Translator machine

Minggu, 27 Juli 2014

real score is not a "real score"

A : eh ip lu berapa semester ini? naik apa turun?
Bapak : gimana IPnya mas?
Dosen : gimana IPnya semester ini? gak turun kan?

yah itulah sebuah objek yang akan selalu ditanyakan saat masa liburan atau baru masuk semester baru. entah kenapa gue ga tertarik banget ngomongin soal ginian. Objek kaya gini kadang menjerumuskan orang ke jurang kalo ga disikapi dengan benar. jurang kesombongan, jurang pesimistis lah ya pokoknya gimana kita menyikapi itu.
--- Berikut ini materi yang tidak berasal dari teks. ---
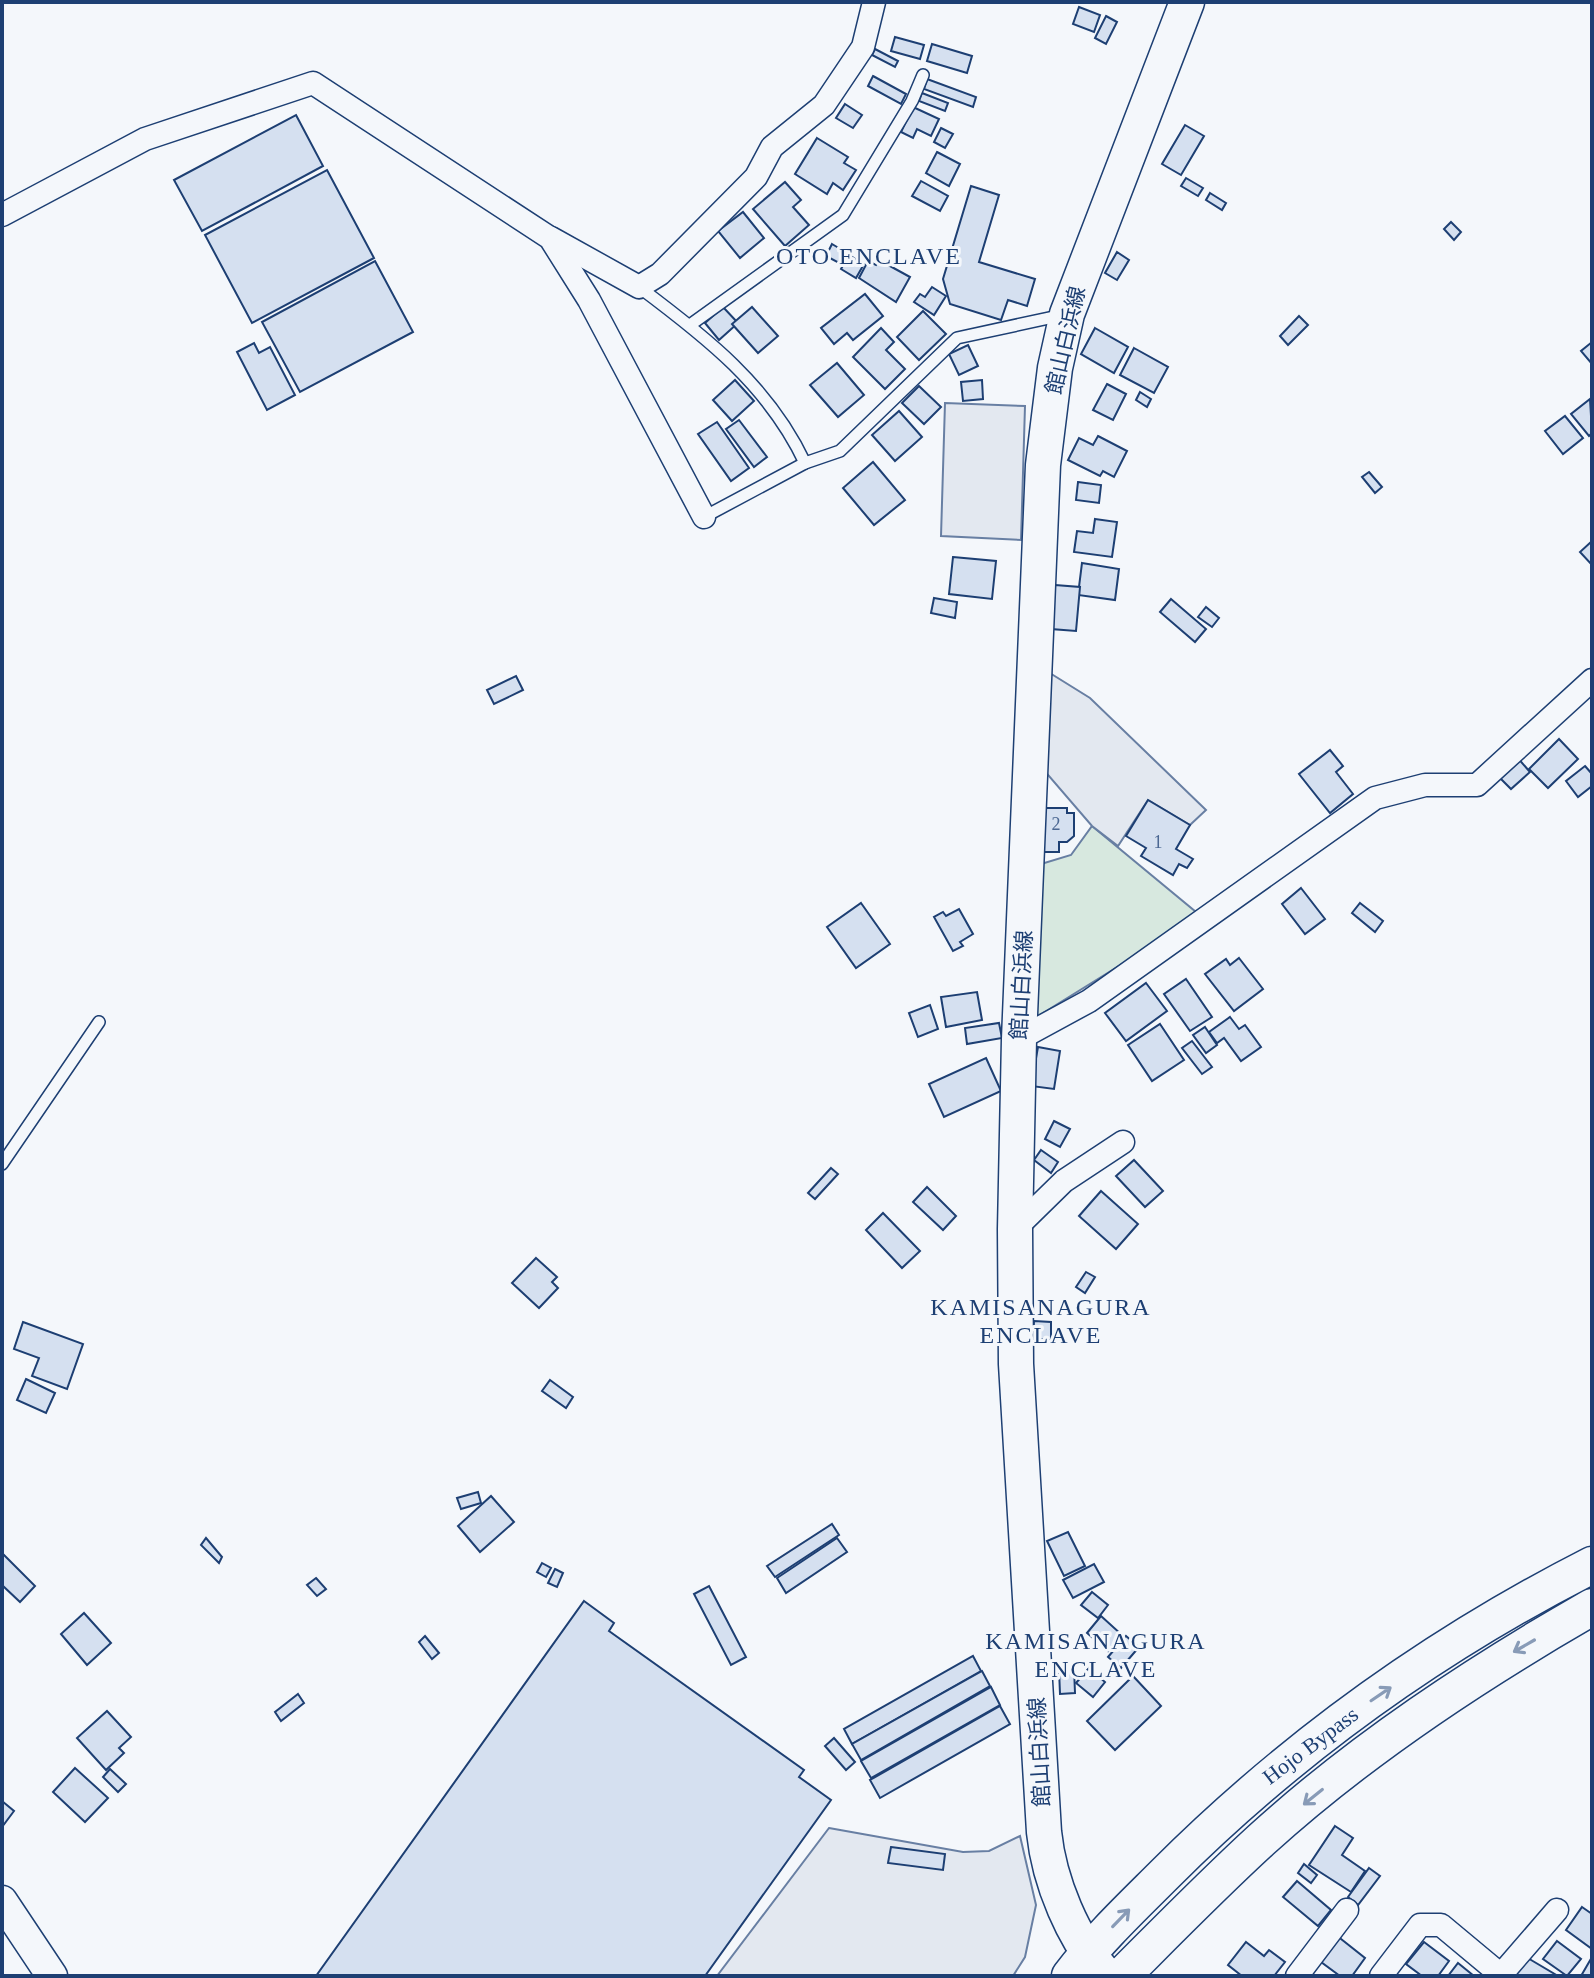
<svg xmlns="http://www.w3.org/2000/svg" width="1594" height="1978" font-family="'Times New Roman','Noto Sans JP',serif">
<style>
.green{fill:#d7e8df;stroke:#687fa3;stroke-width:2}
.parking{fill:#e3e8f0;stroke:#687fa3;stroke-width:2}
.building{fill:#d5e0f0;stroke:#1d3f73;stroke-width:2}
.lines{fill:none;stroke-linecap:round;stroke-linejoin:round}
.service-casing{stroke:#1d3f73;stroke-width:14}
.minor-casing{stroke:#1d3f73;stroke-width:25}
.secondary-casing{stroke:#1d3f73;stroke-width:33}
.primary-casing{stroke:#1d3f73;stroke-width:37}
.trunk-casing{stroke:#1d3f73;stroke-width:39}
.service{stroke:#f4f7fb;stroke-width:11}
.minor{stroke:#f4f7fb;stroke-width:22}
.secondary{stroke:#f4f7fb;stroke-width:30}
.primary{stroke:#f4f7fb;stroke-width:34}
.trunk{stroke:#f4f7fb;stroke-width:36}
.oneway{stroke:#889bb7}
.labels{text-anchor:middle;stroke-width:6;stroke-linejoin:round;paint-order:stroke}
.number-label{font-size:18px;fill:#4b6792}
.street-label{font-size:22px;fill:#1d3f73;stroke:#f4f7fb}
.neighbourhood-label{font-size:24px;letter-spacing:2px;fill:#1d3f73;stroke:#f4f7fb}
</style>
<rect width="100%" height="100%" fill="#f4f7fb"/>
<path class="green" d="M 1092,826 L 1196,912 L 1143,951 L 1035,1018 L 1041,864 L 1071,855 Z"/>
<g class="parking">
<path d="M 945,403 L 1025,406 L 1021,540 L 941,536 Z"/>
<path d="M 1045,670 L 1090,698 L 1206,810 L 1190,825 L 1148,800 L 1118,846 L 1092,826 L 1042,768 Z"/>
<path d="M 829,1828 L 963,1852 L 989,1851 L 1020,1836 L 1036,1905 L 1025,1957 L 1013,1976 L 717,1976 Z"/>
</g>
<g class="building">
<path d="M 1079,7 L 1100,15 L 1094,32 L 1073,24 Z"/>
<path d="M 1106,16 L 1117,22 L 1106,44 L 1095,38 Z"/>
<path d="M 895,37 L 924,45 L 920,59 L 891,51 Z"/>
<path d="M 932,44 L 972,56 L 967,73 L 927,61 Z"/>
<path d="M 875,49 L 898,61 L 895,67 L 872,55 Z"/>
<path d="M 873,76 L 906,94 L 901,104 L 868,86 Z"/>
<path d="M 927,79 L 976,97 L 973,107 L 924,89 Z"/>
<path d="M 922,93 L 948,103 L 945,111 L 919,101 Z"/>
<path d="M 845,104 L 862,115 L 853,128 L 836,118 Z"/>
<path d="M 913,107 L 939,119 L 931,136 L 917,129 L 913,138 L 901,132 Z"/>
<path d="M 296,115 L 323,166 L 202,231 L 174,180 Z"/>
<path d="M 1185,125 L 1204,136 L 1181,175 L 1162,164 Z"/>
<path d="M 941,128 L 953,134 L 945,148 L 934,142 Z"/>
<path d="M 817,138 L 848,157 L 844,163 L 856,170 L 843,190 L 833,183 L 827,194 L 795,174 Z"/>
<path d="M 937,152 L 960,164 L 949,186 L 926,173 Z"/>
<path d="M 327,170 L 374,258 L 252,323 L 205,235 Z"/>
<path d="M 1186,178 L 1203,188 L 1198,196 L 1181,186 Z"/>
<path d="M 921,181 L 948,196 L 940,211 L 912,196 Z"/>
<path d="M 785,182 L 801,200 L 793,207 L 809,225 L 785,246 L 753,209 Z"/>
<path d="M 971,186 L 999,195 L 979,262 L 1035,279 L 1027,306 L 1008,300 L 1001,320 L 950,304 L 943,279 Z"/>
<path d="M 1210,193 L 1226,203 L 1222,210 L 1206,200 Z"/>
<path d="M 743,212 L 764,238 L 740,258 L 718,231 Z"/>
<path d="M 1451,222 L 1461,232 L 1454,240 L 1444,229 Z"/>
<path d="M 832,244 L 847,253 L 841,264 L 826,256 Z"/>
<path d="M 1117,252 L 1129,260 L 1117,280 L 1105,273 Z"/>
<path d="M 849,255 L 864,264 L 856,278 L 841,269 Z"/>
<path d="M 879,260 L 910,277 L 896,302 L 859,278 L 868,261 L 876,265 Z"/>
<path d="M 375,261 L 413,332 L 300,392 L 262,322 Z"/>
<path d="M 932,287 L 946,296 L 934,315 L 914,302 L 920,294 L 925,297 Z"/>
<path d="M 865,294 L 883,316 L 853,340 L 847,333 L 834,344 L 821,328 Z"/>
<path d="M 723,307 L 738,323 L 719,340 L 705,323 Z"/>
<path d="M 752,307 L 778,336 L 758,353 L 732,324 Z"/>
<path d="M 923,311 L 946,334 L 919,360 L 897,337 Z"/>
<path d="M 1299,316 L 1308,325 L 1288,345 L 1280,336 Z"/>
<path d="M 881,328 L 894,342 L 886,350 L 905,369 L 885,389 L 853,357 Z"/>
<path d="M 1095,328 L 1128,347 L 1114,373 L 1081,354 Z"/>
<path d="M 1592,342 L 1592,364 L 1581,351 Z"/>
<path d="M 254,343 L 259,353 L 270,347 L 295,395 L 267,410 L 237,352 Z"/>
<path d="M 968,345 L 978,366 L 959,375 L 949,354 Z"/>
<path d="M 1134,348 L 1168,367 L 1154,393 L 1120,375 Z"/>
<path d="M 837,363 L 864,395 L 838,417 L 810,385 Z"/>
<path d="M 735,380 L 754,401 L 732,421 L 713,400 Z"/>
<path d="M 982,380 L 983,399 L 963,401 L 961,382 Z"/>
<path d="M 1107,384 L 1126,394 L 1113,420 L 1093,410 Z"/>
<path d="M 919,386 L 941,407 L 924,424 L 902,403 Z"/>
<path d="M 1140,392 L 1151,399 L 1147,407 L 1136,400 Z"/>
<path d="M 1590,399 L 1592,433 L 1589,436 L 1571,414 Z"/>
<path d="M 899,411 L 922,437 L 895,461 L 872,435 Z"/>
<path d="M 1565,416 L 1583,438 L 1563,454 L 1545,431 Z"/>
<path d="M 739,420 L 767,457 L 754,467 L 726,429 Z"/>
<path d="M 717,422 L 749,468 L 731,481 L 698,434 Z"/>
<path d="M 1098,436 L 1127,451 L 1114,477 L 1103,471 L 1100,476 L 1068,460 L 1079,438 L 1093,445 Z"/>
<path d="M 873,462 L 905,500 L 874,525 L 843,488 Z"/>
<path d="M 1369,472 L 1382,487 L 1375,493 L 1362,477 Z"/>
<path d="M 1078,482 L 1101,485 L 1099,503 L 1076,500 Z"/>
<path d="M 1095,519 L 1117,522 L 1112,557 L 1074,552 L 1077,531 L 1093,533 Z"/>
<path d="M 1592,541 L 1592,565 L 1580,552 Z"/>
<path d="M 953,557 L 996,561 L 992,599 L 949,594 Z"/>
<path d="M 1082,563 L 1119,569 L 1115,600 L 1078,595 Z"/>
<path d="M 1055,585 L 1080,587 L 1076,631 L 1051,629 Z"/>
<path d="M 934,598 L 957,602 L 955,618 L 931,613 Z"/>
<path d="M 1171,599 L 1206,629 L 1195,642 L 1160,612 Z"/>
<path d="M 1206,607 L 1219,618 L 1212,627 L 1198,617 Z"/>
<path d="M 516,676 L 523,690 L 494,704 L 487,690 Z"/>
<path d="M 1559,739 L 1578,759 L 1548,788 L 1529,769 Z"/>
<path d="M 1330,750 L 1343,766 L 1336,772 L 1353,794 L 1330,813 L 1299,774 Z"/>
<path d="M 1516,756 L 1530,772 L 1511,789 L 1496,774 Z"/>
<path d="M 1585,766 L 1592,774 L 1592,786 L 1578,797 L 1566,781 Z"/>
<path d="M 1148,800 L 1190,825 L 1176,849 L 1193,859 L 1187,868 L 1179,864 L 1173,875 L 1141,856 L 1146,848 L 1126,836 Z"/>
<path d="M 1037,808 L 1067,808 L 1067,813 L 1074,813 L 1074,836 L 1067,842 L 1059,842 L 1059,852 L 1038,852 Z"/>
<path d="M 1301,888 L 1325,919 L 1305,934 L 1282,904 Z"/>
<path d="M 861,903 L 890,944 L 856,968 L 827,927 Z"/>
<path d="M 1360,903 L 1383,921 L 1375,932 L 1352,913 Z"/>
<path d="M 959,909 L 973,934 L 960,942 L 963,946 L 953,951 L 934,917 L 943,912 L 946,916 Z"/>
<path d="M 1239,958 L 1263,989 L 1234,1011 L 1205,974 L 1226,959 L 1230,965 Z"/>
<path d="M 1186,979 L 1212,1017 L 1190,1031 L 1164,994 Z"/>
<path d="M 1146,983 L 1167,1011 L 1126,1041 L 1105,1013 Z"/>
<path d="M 977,992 L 982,1020 L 946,1027 L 941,997 Z"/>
<path d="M 930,1005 L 938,1029 L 918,1037 L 909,1013 Z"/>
<path d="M 1230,1017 L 1239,1029 L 1245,1025 L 1261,1047 L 1241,1061 L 1224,1038 L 1217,1043 L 1209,1032 Z"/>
<path d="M 999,1023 L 1002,1038 L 967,1044 L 965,1028 Z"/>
<path d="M 1160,1024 L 1184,1060 L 1152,1081 L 1128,1045 Z"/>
<path d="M 1205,1027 L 1217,1045 L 1206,1053 L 1193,1035 Z"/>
<path d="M 1192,1041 L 1212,1067 L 1202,1074 L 1182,1048 Z"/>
<path d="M 1038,1047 L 1060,1051 L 1054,1089 L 1031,1086 Z"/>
<path d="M 986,1058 L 1001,1091 L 944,1117 L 929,1084 Z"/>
<path d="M 1054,1121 L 1070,1129 L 1060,1147 L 1045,1139 Z"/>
<path d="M 1041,1150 L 1058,1162 L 1051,1173 L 1034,1160 Z"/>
<path d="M 1134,1160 L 1163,1191 L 1145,1207 L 1116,1176 Z"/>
<path d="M 831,1168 L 838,1174 L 815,1199 L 808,1193 Z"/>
<path d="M 927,1187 L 956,1216 L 943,1230 L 913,1202 Z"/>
<path d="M 1101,1191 L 1138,1224 L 1116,1249 L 1079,1216 Z"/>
<path d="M 883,1213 L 920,1251 L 902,1268 L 866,1230 Z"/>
<path d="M 536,1258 L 557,1277 L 552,1282 L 558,1288 L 539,1308 L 512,1283 Z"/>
<path d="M 1086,1272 L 1095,1277 L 1085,1293 L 1076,1287 Z"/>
<path d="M 1034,1321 L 1051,1322 L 1051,1340 L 1033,1339 Z"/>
<path d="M 23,1322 L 83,1344 L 67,1389 L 32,1376 L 39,1358 L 14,1349 Z"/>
<path d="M 26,1379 L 55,1393 L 46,1413 L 17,1400 Z"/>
<path d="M 550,1380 L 573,1397 L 566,1408 L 542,1391 Z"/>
<path d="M 478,1492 L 481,1503 L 461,1509 L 457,1498 Z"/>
<path d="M 491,1496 L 514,1522 L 480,1552 L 458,1526 Z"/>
<path d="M 832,1524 L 839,1535 L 775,1577 L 767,1566 Z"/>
<path d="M 1068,1532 L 1085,1566 L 1064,1576 L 1047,1541 Z"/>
<path d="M 206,1538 L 222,1557 L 219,1563 L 201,1545 Z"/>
<path d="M 837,1538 L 847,1552 L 786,1593 L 777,1578 Z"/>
<path d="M 3,1554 L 35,1586 L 20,1602 L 2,1585 Z"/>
<path d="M 542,1563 L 551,1568 L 546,1577 L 537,1572 Z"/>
<path d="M 1094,1564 L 1104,1582 L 1073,1598 L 1063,1580 Z"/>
<path d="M 555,1569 L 563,1573 L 557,1587 L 548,1583 Z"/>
<path d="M 316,1578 L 326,1589 L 317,1596 L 307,1585 Z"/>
<path d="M 709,1586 L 746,1657 L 731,1665 L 694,1594 Z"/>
<path d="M 1092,1592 L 1108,1605 L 1098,1618 L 1081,1605 Z"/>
<path d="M 584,1601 L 614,1623 L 609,1631 L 804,1770 L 799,1777 L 831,1800 L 705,1976 L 316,1976 Z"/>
<path d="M 84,1613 L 111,1643 L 87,1665 L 61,1634 Z"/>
<path d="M 1101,1616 L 1122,1635 L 1108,1651 L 1087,1633 Z"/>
<path d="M 425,1636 L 439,1653 L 432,1659 L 419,1642 Z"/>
<path d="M 1126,1636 L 1139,1647 L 1121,1668 L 1108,1657 Z"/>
<path d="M 973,1656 L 981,1671 L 852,1744 L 844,1729 Z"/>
<path d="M 1074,1668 L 1075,1693 L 1060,1694 L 1059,1669 Z"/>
<path d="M 1089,1668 L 1105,1682 L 1093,1697 L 1076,1683 Z"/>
<path d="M 982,1671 L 990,1686 L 861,1760 L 852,1744 Z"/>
<path d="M 1133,1676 L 1161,1706 L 1115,1750 L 1087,1721 Z"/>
<path d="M 991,1687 L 1000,1705 L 871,1778 L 861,1761 Z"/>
<path d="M 298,1694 L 304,1703 L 281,1721 L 275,1712 Z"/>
<path d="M 1000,1706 L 1010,1724 L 880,1798 L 870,1780 Z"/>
<path d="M 107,1711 L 131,1737 L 119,1748 L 124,1753 L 106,1770 L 77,1738 Z"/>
<path d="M 834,1738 L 855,1762 L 846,1770 L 825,1746 Z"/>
<path d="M 75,1768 L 108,1798 L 85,1822 L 53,1792 Z"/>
<path d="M 110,1769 L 126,1784 L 118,1792 L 103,1777 Z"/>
<path d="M 2,1801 L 14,1811 L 2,1827 Z"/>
<path d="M 1335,1826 L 1353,1838 L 1342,1855 L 1365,1871 L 1351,1892 L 1309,1865 Z"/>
<path d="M 891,1847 L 945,1854 L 943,1870 L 888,1863 Z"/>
<path d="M 1304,1864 L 1317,1875 L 1311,1883 L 1298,1873 Z"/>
<path d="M 1369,1868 L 1380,1876 L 1358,1905 L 1348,1897 Z"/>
<path d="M 1297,1881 L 1331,1910 L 1318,1926 L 1283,1897 Z"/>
<path d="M 1582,1907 L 1592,1914 L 1592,1949 L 1566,1930 Z"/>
<path d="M 1336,1935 L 1365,1958 L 1352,1976 L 1340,1976 L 1317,1959 Z"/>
<path d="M 1557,1941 L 1581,1959 L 1567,1976 L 1543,1959 Z"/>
<path d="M 1246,1942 L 1264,1956 L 1269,1950 L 1285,1962 L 1274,1976 L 1242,1976 L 1228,1965 Z"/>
<path d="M 1424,1942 L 1449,1961 L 1438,1976 L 1422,1976 L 1406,1964 Z"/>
<path d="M 1526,1957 L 1558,1976 L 1515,1976 Z"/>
<path d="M 1592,1957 L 1592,1976 L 1581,1976 Z"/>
<path d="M 1458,1963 L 1474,1976 L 1448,1976 Z"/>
</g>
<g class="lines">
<defs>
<g id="service">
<path d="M 639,287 C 706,337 769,386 805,463"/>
<path d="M 690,325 L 843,215 L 912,101 L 923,75"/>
<path d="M 704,517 L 805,463 L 840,451 L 957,338 L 1063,315"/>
<path d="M 2,1164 L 99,1022"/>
</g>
<g id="minor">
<path d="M 2,215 L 145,139 L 313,83 L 550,238 L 589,300 L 704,517"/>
<path d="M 551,238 L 639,287 L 660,274 L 756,177 L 772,147 L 824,105 L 863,47 L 874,2"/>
<path d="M 1019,1039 L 1089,1001 L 1375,798 L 1425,785 L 1477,785 L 1592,680"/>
<path d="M 1015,1229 L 1064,1181 L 1123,1142"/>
<path d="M 1297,1976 L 1347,1910"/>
<path d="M 1381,1976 L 1420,1925 L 1441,1925 L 1501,1975"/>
<path d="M 1500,1976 L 1557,1910"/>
</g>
<path id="secondary" d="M 2,1901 L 52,1976"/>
<path id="primary" d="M 1107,1976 C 1073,1940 1049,1881 1044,1832 L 1016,1364 L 1015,1229 L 1019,1039 L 1043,465 L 1055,368 L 1067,314 L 1187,2"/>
<g id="trunk">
<path d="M 1070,1976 C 1098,1939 1132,1907 1165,1874 C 1289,1750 1435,1645 1592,1565"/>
<path d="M 1122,1976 C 1168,1930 1213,1884 1261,1840 C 1361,1749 1475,1674 1592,1607"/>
</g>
</defs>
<use href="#service" class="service-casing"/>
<use href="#minor" class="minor-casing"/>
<use href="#secondary" class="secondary-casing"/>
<use href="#primary" class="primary-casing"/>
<use href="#trunk" class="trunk-casing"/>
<use href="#service" class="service"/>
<use href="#minor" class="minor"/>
<use href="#secondary" class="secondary"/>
<use href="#primary" class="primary"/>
<use href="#trunk" class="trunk"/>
</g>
<defs><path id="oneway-shaft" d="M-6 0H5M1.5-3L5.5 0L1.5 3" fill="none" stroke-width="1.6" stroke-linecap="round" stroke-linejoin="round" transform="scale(2)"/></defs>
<g class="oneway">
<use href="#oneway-shaft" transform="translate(1524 1646) rotate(150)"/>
<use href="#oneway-shaft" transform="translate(1381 1694) rotate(-34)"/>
<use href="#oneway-shaft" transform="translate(1313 1797) rotate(141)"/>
<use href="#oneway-shaft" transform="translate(1121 1918) rotate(-46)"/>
</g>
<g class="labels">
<g class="number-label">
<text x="1056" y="830">2</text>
<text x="1158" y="848">1</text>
</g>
<g class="street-label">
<text transform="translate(1065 340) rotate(-77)" y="8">館山白浜線</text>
<text transform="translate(1021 985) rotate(-87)" y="8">館山白浜線</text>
<text transform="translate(1310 1745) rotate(-37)" y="8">Hojo Bypass</text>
<text transform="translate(1039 1752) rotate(-93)" y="8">館山白浜線</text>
</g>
<g class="neighbourhood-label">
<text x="869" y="264">OTO ENCLAVE</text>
<text x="1041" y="1315">KAMISANAGURA<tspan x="1041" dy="28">ENCLAVE</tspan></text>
<text x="1096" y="1649">KAMISANAGURA<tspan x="1096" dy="28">ENCLAVE</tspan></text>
</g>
</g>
<rect width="1594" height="1978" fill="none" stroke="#1d3f73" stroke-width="8"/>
</svg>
Saat ini gue mau meninggalkan semester 6 dan masuk ke tingkat akhir dan menjadi kakak tingkat yang paling senior dijurusan (kalo angkatan diatas udh lulus semua), seharusnya ini bisa jadi pengingat kalo umur gue harusnya udh ga lama lagi buat jadi mahasiswa strata 1. di semester 6 tuh ada yang namanya praktek lapang, sebuah masa dimana gue dan mahasiswa semester 6 lainnya bakal turun ke masyarakat langsung buat nerapin ilmu yang udh kita pelajari selama ini.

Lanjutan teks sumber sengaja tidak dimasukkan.